Opioid addiction is a serious public health concern that affects millions of people worldwide. It is characterized by the compulsive use of opioids despite negative consequences, such as health problems, relationship troubles, and financial difficulties. The addiction can be caused by a variety of factors, including chronic pain, mental health issues, and exposure to opioid drugs.

Discontinuation of opioid therapy for pain may increase the risk of overdose in patients.

Opioid-related overdose has become a major contributor to accidental deaths in the United States and Canada.

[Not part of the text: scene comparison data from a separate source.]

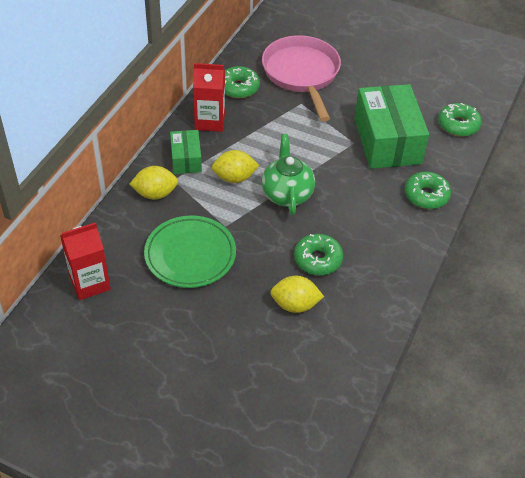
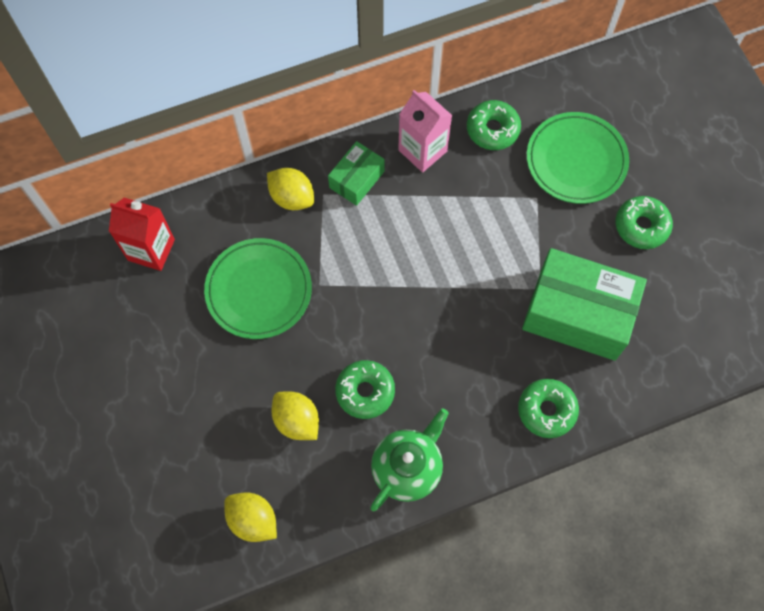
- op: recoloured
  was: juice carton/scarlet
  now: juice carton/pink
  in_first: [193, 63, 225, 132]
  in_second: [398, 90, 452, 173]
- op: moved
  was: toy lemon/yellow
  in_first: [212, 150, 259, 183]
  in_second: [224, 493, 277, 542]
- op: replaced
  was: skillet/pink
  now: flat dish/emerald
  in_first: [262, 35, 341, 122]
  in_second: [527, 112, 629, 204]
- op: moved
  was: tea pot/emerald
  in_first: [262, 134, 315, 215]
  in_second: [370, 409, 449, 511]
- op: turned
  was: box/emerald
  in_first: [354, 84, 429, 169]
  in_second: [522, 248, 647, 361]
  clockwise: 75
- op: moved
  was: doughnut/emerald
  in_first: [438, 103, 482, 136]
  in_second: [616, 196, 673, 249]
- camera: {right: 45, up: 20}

A new study recently published in the journal PLOS Medicine, led by Mary Clare Kennedy of the University of British Columbia, Kelowna, Canada, indicates that stopping prescribed opioids may increase the risk of overdose.

In an effort to decrease opioid-related illness and death, Canada and the United States have established guidelines to limit opioid prescriptions for chronic pain. However, the impact of discontinuing opioid treatments on overdose risk remains largely unstudied. To investigate the relationship between discontinuing prescribed opioid therapy for pain and overdose risk, a team of researchers conducted a retrospective cohort study of individuals receiving long-term opioid therapy for pain in British Columbia between October 2014 and June 2018. They studied the medical records of 14,037 patients registered with the provincial health insurance client roster in British Columbia who had been on opioid therapy for at least 90 days.

The researchers found that discontinuing opioid therapy for pain was associated with increased overdose risk among people without opioid use disorder (OUD). Yet the association was stronger in those with OUD, including those not receiving opioid agonist therapy (AHR = 3.18; 95% CI = 1.87 – 5.40, p<0.001) and receiving opioid agonist therapy (AHR = 2.52; 95% CI = 1.68 – 3.78, p<0.001). Finally, tapering opioid therapy was associated with decreased risk of overdose in those with OUD who had not received opioid agonist therapy (AHR = 0.31, 95% CI = 0.14 – 0.67, p=0.003).

The study had several limitations as the outcome measure did not capture overdose events that did not involve a healthcare encounter or result in death. Additionally, the researchers were unable to determine the source of the drugs involved in overdoses and whether they were prescribed or obtained illicitly.

According to the authors, “These findings point to the need to avoid abrupt discontinuation of opioid treatment for pain and to enhance guidance for prescribers in modifying opioid treatment tapering strategies on the basis of opioid use disorder and opioid agonist therapy status.”

Kennedy adds, “Given the increased risk of overdose, sudden discontinuation of opioid treatment for chronic pain should be avoided in almost all instances. Enhanced guidance is needed to support prescribers in implementing safe and effective opioid for pain tapering strategies, with particular consideration of opioid use disorder and prescribed opioid agonist therapy status.”

Reference: “Discontinuation and tapering of prescribed opioids and risk of overdose among people on long-term opioid therapy for pain with and without opioid use disorder in British Columbia, Canada: A retrospective cohort study” by Mary Clare Kennedy, Alexis Crabtree, Seonaid Nolan, Wing Yin Mok, Zishan Cui, Mei Chong, Amanda Slaunwhite and Lianping Ti, 1 December 2022, PLOS Medicine.
DOI: 10.1371/journal.pmed.1004123

This study was funded by a Canadian Institutes of Health Research Project Grant. SN is supported by the Michael Smith Foundation for Health Research and the University of British Columbia’s Steven Diamond Professorship in Addiction Care Innovation. LT is supported by a Michael Smith Foundation for Health Research Scholar Award. The funders had no role in study design, data collection, and analysis, decision to publish, or preparation of the manuscript.